Professional Liability Insurance
Professional liability insurance — also called errors and omissions (E&O) insurance or, in the context of medical care, malpractice insurance — covers claims arising from professional services, including errors, omissions, negligent advice, and failure to deliver promised services. General liability policies typically exclude professional liability claims. Businesses that provide professional services — consultants, technology companies, accountants, lawyers, architects, engineers, real estate agents, financial advisors — need professional liability coverage in addition to general liability.
Professional liability policies are typically written on a ‘claims-made’ basis, meaning coverage applies only if the policy is in force both when the error occurred and when the claim is made. This makes ‘tail coverage’ — extended reporting period endorsements — important when changing insurers or closing the business.
Cyber Liability Insurance
Cyber liability insurance covers losses arising from data breaches, ransomware attacks, and other cyber incidents. Coverage typically includes the cost of notifying affected individuals, credit monitoring services, regulatory defense and penalties, business interruption losses from cyber events, crisis communications, and — in some policies — ransomware payments. For any business that collects, stores, or processes personal information, cyber insurance is no longer optional risk management — it is a practical necessity given the frequency and severity of cyber incidents.
Directors and Officers Insurance
Directors and officers (D&O) insurance protects the personal assets of corporate directors and officers against claims arising from their management decisions. D&O is most commonly associated with large public companies facing shareholder suits, but it is relevant to private companies and nonprofits as well. Investors in private companies often require D&O coverage as a condition of investment. D&O policies cover defense costs and damages in claims alleging breach of fiduciary duty, errors in judgment, negligence in managing the business, and similar management-related claims.
Employment Practices Liability Insurance
Employment practices liability (EPLI) insurance covers claims by current, former, or prospective employees alleging employment-related wrongdoing: discrimination, harassment, wrongful termination, failure to promote, and similar claims.
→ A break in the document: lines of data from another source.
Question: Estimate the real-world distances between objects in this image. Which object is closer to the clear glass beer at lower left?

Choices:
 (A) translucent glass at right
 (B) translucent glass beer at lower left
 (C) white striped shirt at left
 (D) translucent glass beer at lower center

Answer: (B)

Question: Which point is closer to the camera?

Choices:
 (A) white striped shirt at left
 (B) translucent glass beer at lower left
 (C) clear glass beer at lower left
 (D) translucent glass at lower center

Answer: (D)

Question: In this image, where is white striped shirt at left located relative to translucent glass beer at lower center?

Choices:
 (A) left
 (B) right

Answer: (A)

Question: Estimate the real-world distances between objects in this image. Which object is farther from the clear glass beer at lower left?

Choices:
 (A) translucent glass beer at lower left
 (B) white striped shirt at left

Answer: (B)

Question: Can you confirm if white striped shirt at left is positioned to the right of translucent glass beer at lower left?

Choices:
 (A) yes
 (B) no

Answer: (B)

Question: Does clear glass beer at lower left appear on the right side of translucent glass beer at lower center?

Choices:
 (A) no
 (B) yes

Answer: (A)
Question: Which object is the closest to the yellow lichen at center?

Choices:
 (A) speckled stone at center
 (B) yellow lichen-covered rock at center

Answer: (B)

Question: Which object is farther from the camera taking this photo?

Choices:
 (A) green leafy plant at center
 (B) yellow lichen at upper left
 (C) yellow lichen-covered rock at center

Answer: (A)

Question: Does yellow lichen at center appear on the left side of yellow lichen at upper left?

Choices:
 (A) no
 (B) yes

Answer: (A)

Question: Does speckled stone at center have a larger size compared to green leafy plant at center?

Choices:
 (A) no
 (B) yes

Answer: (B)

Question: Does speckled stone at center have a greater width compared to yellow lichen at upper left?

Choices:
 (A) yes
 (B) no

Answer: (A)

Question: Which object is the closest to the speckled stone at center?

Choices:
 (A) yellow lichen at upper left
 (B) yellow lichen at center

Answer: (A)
Employment claims are among the most common and expensive types of litigation facing small businesses, and general liability policies typically exclude them. EPLI covers defense costs and damages for covered claims, making it a critical coverage for any business with employees.
Umbrella and Excess Liability Insurance
Umbrella and excess liability policies provide additional coverage above the limits of underlying policies (general liability, commercial auto, employers liability). They are cost-effective ways to increase overall liability protection and are commonly required by enterprise clients and government contracts. A commercial umbrella policy that provides $5 million of additional coverage over underlying policies is typically far less expensive than increasing each underlying policy’s limit by the same amount.
The Bottom Line
The right insurance portfolio for your business depends on your industry, size, number of employees, types of clients, and specific risk profile. At minimum, most businesses need general liability, commercial property, and workers compensation (if they have employees). Businesses providing professional services need professional liability. Businesses handling personal data need cyber insurance. A qualified commercial insurance broker who understands your industry can help you identify gaps in coverage and avoid paying for coverage that doesn’t match your risks.